Assigned task.
Your task is to repeat exactly the lines below between the line holding "Washington-Dulles (IAD)" and the line holding "rd the same.", inclusive, and only those.

*****

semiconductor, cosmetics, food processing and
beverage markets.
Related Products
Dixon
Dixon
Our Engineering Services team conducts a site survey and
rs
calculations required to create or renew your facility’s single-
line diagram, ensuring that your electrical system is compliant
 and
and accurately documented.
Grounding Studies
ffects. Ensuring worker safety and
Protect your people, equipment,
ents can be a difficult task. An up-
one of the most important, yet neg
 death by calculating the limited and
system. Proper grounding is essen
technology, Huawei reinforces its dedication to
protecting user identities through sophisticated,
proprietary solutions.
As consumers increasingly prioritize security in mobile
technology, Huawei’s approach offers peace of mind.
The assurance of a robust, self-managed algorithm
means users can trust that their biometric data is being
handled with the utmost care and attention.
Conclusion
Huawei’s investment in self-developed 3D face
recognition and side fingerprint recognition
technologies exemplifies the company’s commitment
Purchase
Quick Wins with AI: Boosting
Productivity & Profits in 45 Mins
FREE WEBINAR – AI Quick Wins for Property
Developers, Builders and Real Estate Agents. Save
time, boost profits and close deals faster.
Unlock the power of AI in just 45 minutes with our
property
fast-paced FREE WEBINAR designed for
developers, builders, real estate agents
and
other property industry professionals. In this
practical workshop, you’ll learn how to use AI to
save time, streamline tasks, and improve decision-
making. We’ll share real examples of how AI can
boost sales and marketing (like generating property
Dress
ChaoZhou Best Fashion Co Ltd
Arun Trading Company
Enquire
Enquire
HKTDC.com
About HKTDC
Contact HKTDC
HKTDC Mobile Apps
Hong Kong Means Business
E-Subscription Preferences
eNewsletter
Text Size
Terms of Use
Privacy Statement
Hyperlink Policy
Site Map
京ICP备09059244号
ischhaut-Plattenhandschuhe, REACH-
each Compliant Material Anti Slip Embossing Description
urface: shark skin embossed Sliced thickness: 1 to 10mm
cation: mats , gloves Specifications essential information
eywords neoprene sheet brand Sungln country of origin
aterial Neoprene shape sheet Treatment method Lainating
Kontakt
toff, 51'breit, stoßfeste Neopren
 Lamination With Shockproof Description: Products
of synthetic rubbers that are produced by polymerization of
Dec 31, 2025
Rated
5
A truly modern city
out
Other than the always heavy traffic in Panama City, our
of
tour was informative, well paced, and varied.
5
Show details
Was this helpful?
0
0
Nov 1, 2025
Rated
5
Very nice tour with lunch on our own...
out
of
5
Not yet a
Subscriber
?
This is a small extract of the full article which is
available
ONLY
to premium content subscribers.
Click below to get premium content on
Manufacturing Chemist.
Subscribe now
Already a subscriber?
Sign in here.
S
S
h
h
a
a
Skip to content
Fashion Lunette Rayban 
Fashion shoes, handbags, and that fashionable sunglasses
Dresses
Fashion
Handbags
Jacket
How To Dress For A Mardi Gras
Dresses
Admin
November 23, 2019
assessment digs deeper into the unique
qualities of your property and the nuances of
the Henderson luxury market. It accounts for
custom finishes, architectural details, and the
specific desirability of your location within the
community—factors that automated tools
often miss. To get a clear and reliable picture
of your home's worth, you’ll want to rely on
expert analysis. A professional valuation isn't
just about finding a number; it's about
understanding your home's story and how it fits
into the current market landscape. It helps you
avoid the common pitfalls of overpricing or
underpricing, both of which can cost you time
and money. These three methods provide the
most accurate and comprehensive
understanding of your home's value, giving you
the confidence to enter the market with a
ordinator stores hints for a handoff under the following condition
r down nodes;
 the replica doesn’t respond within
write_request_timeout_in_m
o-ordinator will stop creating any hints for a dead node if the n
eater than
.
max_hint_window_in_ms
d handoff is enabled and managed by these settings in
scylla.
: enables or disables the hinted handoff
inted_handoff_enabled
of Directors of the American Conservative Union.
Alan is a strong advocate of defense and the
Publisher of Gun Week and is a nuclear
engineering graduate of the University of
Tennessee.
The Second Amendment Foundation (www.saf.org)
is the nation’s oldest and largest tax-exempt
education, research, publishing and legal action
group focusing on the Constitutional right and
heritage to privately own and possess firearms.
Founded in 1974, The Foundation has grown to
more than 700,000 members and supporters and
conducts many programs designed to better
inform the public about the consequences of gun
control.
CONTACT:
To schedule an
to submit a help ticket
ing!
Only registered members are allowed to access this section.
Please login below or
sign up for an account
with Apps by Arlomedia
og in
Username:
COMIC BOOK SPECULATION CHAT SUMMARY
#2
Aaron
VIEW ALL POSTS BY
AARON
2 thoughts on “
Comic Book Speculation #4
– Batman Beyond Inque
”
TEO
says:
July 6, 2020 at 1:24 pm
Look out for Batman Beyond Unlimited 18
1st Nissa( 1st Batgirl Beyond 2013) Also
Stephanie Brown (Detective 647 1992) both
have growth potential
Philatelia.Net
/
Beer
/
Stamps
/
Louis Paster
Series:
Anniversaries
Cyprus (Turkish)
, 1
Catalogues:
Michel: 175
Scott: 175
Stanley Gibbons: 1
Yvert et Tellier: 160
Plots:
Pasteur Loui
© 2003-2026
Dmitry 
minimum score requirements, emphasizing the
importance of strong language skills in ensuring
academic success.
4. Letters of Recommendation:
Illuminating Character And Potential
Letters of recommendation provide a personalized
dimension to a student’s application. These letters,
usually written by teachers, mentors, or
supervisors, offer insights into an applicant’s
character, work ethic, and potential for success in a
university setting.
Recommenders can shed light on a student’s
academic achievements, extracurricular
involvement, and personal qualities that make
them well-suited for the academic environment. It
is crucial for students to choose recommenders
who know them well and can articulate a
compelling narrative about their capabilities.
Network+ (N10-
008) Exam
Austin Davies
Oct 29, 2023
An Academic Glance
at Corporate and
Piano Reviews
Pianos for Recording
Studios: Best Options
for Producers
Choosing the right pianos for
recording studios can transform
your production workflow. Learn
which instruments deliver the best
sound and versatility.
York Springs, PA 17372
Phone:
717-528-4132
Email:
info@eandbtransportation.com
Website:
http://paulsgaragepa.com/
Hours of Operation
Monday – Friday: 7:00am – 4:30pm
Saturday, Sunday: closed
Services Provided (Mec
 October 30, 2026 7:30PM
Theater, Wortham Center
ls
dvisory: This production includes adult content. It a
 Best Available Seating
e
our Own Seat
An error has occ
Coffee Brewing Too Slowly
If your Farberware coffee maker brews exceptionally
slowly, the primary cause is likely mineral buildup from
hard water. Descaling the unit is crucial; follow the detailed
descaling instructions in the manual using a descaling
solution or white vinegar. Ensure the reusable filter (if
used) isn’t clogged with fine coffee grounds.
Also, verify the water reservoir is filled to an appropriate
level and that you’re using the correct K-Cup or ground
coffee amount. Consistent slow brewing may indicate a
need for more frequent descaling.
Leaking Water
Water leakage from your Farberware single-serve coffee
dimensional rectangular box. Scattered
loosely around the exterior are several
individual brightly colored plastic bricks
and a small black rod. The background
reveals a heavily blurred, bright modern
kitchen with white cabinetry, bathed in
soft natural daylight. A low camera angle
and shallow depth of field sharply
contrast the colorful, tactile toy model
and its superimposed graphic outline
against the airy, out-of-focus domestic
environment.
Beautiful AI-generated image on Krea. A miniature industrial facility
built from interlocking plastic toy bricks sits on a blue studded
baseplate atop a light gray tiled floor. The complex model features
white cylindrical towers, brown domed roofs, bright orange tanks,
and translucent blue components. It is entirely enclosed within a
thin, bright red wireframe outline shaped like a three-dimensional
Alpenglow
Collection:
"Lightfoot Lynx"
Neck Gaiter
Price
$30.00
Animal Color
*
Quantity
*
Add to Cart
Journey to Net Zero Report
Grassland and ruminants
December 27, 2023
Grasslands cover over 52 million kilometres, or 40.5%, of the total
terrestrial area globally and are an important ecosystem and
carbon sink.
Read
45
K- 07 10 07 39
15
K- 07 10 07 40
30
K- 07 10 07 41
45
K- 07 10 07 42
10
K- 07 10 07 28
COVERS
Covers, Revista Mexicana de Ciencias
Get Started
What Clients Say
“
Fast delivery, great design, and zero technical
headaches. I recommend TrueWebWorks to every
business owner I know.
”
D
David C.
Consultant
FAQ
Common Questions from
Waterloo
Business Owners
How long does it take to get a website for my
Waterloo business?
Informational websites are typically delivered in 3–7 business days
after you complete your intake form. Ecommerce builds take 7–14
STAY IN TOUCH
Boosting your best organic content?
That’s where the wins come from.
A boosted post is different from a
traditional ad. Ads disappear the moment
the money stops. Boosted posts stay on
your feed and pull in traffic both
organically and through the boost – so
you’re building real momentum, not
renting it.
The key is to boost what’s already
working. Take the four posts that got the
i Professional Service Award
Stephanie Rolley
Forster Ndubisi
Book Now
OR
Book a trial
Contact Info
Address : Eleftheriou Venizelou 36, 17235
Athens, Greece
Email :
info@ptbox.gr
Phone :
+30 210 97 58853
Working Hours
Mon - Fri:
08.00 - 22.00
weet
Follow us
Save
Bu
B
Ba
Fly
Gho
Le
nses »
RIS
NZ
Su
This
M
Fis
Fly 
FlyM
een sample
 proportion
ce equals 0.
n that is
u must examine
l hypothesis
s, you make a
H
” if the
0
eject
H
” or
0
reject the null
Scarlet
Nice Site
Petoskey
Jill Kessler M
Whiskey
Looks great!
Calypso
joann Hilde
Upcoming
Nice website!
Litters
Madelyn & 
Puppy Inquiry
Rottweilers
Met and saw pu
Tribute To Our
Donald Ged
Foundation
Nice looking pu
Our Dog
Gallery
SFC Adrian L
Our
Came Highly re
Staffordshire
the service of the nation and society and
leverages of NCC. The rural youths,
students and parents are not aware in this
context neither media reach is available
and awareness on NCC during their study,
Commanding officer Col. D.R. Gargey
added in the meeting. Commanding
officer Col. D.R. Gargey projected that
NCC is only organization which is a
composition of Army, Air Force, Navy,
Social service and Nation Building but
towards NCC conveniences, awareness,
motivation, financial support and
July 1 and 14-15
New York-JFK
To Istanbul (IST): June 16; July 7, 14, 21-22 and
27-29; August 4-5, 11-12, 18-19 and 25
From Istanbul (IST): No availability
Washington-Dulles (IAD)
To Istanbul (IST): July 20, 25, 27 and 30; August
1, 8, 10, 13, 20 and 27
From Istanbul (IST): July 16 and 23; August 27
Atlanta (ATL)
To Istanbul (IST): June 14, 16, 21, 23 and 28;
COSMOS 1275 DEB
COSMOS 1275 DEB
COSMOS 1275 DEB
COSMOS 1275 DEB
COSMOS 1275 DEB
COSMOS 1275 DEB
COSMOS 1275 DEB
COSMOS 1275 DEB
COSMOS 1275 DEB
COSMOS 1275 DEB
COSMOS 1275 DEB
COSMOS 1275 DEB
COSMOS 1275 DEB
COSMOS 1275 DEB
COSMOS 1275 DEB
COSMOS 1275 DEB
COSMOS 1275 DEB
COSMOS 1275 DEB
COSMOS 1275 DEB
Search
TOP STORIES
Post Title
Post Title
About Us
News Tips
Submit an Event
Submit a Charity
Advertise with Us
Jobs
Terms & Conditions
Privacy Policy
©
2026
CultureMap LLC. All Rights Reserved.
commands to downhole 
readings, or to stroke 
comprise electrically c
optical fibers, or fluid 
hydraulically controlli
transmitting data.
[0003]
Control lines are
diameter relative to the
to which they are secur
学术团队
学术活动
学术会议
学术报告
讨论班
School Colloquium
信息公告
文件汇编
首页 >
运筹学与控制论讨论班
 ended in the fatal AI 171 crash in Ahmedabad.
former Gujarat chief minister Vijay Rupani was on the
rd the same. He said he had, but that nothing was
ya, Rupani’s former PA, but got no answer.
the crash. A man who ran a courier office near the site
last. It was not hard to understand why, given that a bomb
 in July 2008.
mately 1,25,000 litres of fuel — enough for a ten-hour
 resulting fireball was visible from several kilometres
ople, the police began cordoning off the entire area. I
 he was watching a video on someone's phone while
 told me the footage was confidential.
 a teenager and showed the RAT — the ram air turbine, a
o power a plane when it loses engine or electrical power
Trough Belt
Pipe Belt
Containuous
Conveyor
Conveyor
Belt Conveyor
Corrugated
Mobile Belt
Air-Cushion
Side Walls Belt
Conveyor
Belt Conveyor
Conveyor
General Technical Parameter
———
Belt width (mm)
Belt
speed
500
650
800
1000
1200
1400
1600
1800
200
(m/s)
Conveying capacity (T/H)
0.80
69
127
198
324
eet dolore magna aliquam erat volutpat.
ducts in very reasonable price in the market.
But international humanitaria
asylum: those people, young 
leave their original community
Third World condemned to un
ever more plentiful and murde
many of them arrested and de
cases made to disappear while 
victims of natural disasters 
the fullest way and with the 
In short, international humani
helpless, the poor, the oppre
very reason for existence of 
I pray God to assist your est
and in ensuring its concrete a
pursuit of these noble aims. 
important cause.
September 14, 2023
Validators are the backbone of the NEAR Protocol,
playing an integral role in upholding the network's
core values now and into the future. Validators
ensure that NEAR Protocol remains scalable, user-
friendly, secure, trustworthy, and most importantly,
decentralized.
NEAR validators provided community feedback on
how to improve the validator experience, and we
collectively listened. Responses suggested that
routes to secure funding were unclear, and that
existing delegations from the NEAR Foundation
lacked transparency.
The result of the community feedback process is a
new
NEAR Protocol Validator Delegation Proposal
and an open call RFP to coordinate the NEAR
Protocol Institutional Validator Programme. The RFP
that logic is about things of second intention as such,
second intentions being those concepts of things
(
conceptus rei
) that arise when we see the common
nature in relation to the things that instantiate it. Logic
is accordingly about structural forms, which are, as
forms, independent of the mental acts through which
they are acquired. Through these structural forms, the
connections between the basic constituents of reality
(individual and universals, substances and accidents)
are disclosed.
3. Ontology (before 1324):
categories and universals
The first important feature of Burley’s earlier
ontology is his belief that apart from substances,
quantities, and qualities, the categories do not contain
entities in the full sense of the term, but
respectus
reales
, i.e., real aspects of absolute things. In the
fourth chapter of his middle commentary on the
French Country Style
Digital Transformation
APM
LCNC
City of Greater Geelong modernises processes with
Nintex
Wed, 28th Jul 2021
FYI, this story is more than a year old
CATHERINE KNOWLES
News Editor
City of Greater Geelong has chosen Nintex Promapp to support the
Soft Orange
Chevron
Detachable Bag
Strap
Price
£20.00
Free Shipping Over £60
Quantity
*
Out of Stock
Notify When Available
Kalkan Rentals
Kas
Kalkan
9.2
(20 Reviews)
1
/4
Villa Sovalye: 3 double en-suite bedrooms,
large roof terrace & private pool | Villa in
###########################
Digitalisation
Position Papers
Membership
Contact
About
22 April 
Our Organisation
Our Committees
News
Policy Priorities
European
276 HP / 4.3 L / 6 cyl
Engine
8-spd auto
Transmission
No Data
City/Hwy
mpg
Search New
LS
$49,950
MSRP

*****

Result for this exercise.
Washington-Dulles (IAD)
To Istanbul (IST): July 20, 25, 27 and 30; August
1, 8, 10, 13, 20 and 27
From Istanbul (IST): July 16 and 23; August 27
Atlanta (ATL)
To Istanbul (IST): June 14, 16, 21, 23 and 28;
COSMOS 1275 DEB
COSMOS 1275 DEB
COSMOS 1275 DEB
COSMOS 1275 DEB
COSMOS 1275 DEB
COSMOS 1275 DEB
COSMOS 1275 DEB
COSMOS 1275 DEB
COSMOS 1275 DEB
COSMOS 1275 DEB
COSMOS 1275 DEB
COSMOS 1275 DEB
COSMOS 1275 DEB
COSMOS 1275 DEB
COSMOS 1275 DEB
COSMOS 1275 DEB
COSMOS 1275 DEB
COSMOS 1275 DEB
COSMOS 1275 DEB
Search
TOP STORIES
Post Title
Post Title
About Us
News Tips
Submit an Event
Submit a Charity
Advertise with Us
Jobs
Terms & Conditions
Privacy Policy
©
2026
CultureMap LLC. All Rights Reserved.
commands to downhole 
readings, or to stroke 
comprise electrically c
optical fibers, or fluid 
hydraulically controlli
transmitting data.
[0003]
Control lines are
diameter relative to the
to which they are secur
学术团队
学术活动
学术会议
学术报告
讨论班
School Colloquium
信息公告
文件汇编
首页 >
运筹学与控制论讨论班
 ended in the fatal AI 171 crash in Ahmedabad.
former Gujarat chief minister Vijay Rupani was on the
rd the same. He said he had, but that nothing was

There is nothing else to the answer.